Give an example of a relation which is in 3NF but not in BCNF? How will you convert that relation to BCNF?
The correct answer and explanation is :
Example of a Relation in 3NF but not in BCNF:
Consider the relation R(A, B, C) with the following functional dependencies (FDs):
- A → B
- B → A
- C → B
Assume that the candidate keys for this relation are: {A, C} and {B, C}
Step 1: Check for 3NF
A relation is in Third Normal Form (3NF) if for every functional dependency X → Y, at least one of the following is true:
- X → Y is a trivial FD (Y ⊆ X)
- X is a superkey
- Every attribute in Y is a prime attribute (i.e., part of some candidate key)
Let’s evaluate the FDs:
- A → B: A is not a superkey, but B is a prime attribute (since {B, C} is a candidate key) → ✅ Satisfies 3NF
- B → A: Same logic as above → ✅ Satisfies 3NF
- C → B: C is not a superkey and B is a prime attribute → ✅ Satisfies 3NF
✅ Thus, the relation is in 3NF
Step 2: Check for BCNF
A relation is in Boyce-Codd Normal Form (BCNF) if for every functional dependency X → Y, X is a superkey.
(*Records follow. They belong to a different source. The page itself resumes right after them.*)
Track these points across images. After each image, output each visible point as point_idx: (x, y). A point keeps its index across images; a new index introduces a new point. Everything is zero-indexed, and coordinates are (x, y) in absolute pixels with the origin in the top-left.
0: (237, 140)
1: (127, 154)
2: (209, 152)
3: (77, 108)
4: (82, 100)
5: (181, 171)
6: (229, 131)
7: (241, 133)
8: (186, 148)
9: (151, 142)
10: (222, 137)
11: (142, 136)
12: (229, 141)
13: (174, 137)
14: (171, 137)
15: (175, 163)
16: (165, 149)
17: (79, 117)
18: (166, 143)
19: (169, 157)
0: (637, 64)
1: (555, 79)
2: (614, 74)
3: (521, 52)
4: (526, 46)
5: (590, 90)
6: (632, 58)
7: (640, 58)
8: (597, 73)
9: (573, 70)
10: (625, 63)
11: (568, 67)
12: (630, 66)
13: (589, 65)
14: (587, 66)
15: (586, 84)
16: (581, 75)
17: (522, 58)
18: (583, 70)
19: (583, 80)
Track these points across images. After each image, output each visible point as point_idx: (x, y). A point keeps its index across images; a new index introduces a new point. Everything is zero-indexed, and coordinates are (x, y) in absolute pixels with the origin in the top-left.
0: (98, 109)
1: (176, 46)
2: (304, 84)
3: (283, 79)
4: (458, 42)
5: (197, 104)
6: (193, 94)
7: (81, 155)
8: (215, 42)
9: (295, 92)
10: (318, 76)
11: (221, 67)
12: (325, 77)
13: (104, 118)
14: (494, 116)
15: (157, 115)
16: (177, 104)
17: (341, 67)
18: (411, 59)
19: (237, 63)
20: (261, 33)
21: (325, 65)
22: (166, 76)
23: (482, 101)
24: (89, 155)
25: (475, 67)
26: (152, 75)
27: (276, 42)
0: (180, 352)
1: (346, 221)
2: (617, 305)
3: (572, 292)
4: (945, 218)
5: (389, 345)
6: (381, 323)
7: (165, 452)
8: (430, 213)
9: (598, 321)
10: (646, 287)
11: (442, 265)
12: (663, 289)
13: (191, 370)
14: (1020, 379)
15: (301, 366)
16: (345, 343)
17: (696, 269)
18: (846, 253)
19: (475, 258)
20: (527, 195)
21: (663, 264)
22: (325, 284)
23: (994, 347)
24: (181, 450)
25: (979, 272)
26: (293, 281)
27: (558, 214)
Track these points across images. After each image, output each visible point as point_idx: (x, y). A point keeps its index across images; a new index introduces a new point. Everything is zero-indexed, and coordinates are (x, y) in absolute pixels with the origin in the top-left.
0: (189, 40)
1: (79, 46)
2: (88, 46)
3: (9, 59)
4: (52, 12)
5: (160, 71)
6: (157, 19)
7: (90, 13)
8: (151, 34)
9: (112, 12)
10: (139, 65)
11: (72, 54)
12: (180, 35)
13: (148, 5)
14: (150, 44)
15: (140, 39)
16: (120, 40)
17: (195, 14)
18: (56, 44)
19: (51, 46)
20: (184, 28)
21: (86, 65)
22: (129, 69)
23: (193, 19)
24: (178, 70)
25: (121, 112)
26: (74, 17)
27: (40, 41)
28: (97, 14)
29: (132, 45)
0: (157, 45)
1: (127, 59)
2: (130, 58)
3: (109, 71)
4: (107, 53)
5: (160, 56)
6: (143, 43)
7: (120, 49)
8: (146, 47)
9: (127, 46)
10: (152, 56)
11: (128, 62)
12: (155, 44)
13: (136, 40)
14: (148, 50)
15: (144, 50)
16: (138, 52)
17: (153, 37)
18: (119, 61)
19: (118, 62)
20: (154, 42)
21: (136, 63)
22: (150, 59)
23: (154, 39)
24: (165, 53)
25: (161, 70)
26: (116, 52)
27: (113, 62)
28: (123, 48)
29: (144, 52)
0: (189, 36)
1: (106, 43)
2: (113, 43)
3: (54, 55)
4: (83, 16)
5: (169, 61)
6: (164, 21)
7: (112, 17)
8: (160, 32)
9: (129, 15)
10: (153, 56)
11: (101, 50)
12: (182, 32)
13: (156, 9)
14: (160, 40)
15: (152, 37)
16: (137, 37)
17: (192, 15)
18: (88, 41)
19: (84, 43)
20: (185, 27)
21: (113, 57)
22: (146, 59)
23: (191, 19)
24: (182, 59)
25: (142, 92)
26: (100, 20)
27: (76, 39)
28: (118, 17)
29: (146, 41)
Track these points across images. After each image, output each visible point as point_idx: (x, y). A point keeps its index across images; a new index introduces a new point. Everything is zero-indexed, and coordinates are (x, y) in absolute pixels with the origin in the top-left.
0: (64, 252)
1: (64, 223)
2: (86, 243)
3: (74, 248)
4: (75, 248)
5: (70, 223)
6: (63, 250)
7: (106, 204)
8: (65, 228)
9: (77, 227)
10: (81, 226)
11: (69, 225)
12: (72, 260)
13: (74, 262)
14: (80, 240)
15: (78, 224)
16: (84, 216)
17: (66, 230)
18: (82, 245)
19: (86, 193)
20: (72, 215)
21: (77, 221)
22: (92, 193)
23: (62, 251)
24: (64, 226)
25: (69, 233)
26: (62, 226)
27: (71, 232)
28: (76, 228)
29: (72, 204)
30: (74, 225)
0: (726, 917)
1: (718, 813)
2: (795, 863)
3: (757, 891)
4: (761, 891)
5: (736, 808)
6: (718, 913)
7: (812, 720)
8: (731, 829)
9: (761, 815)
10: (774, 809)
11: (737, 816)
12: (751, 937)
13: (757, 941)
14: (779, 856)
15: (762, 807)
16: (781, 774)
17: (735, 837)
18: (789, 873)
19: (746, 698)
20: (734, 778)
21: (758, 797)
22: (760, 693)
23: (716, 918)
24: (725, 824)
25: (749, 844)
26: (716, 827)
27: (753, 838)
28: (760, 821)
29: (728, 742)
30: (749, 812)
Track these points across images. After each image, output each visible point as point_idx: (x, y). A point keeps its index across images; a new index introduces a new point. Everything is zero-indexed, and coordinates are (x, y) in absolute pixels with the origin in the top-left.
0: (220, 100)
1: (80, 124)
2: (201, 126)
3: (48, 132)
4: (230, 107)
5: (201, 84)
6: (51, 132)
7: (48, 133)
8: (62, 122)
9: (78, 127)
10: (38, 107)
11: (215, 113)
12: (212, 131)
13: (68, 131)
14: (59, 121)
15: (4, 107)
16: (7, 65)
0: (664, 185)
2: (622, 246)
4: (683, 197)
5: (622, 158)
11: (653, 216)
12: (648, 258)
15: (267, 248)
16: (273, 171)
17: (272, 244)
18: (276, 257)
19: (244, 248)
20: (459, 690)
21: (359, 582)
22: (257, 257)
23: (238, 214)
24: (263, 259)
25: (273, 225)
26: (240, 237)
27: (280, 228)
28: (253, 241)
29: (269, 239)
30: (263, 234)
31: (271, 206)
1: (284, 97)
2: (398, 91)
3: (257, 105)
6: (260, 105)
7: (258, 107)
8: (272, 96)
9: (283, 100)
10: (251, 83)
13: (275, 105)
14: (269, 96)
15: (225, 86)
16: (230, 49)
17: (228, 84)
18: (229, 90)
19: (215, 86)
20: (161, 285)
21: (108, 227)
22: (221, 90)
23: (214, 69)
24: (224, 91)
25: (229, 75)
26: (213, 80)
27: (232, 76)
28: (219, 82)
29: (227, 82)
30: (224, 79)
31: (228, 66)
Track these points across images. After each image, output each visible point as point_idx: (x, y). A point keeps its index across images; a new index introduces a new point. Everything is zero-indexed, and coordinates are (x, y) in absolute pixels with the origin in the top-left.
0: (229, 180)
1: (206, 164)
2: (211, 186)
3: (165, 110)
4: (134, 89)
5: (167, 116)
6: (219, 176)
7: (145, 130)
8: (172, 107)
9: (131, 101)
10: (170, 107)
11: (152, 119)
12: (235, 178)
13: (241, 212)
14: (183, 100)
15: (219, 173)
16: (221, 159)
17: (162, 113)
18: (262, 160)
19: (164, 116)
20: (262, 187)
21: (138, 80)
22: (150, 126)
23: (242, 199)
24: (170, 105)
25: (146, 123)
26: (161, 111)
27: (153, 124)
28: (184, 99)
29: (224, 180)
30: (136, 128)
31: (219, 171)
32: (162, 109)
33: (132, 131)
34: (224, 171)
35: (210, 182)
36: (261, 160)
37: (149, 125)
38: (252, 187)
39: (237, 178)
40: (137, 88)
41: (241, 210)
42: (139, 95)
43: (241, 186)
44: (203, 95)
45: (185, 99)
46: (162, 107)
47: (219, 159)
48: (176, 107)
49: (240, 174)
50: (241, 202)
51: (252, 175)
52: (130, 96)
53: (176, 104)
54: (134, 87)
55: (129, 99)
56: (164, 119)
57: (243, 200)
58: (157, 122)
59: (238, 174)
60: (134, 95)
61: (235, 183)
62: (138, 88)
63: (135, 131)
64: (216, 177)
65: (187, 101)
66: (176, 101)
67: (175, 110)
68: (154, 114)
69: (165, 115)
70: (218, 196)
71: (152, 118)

- A → B: A is not a superkey → ❌ Violates BCNF
- B → A: B is not a superkey → ❌ Violates BCNF
- C → B: C is not a superkey → ❌ Violates BCNF
❌ So, the relation is not in BCNF
Step 3: Convert to BCNF
To convert to BCNF, decompose R based on the violating FD A → B:
- Create R1(A, B) with FDs: A → B and B → A
→ A is a key in R1 → R1 is in BCNF - Create R2(A, C)
→ From original keys, A and C together form a key → R2 is in BCNF
✅ Now both R1 and R2 are in BCNF, and the decomposition is lossless and dependency-preserving (in this case, because A ↔ B).
Summary
A relation can be in 3NF but not in BCNF when a non-superkey determines a prime attribute. BCNF requires stricter rules: only superkeys can determine other attributes. To enforce BCNF, decompose the relation using violating FDs while ensuring lossless join and, if possible, dependency preservation.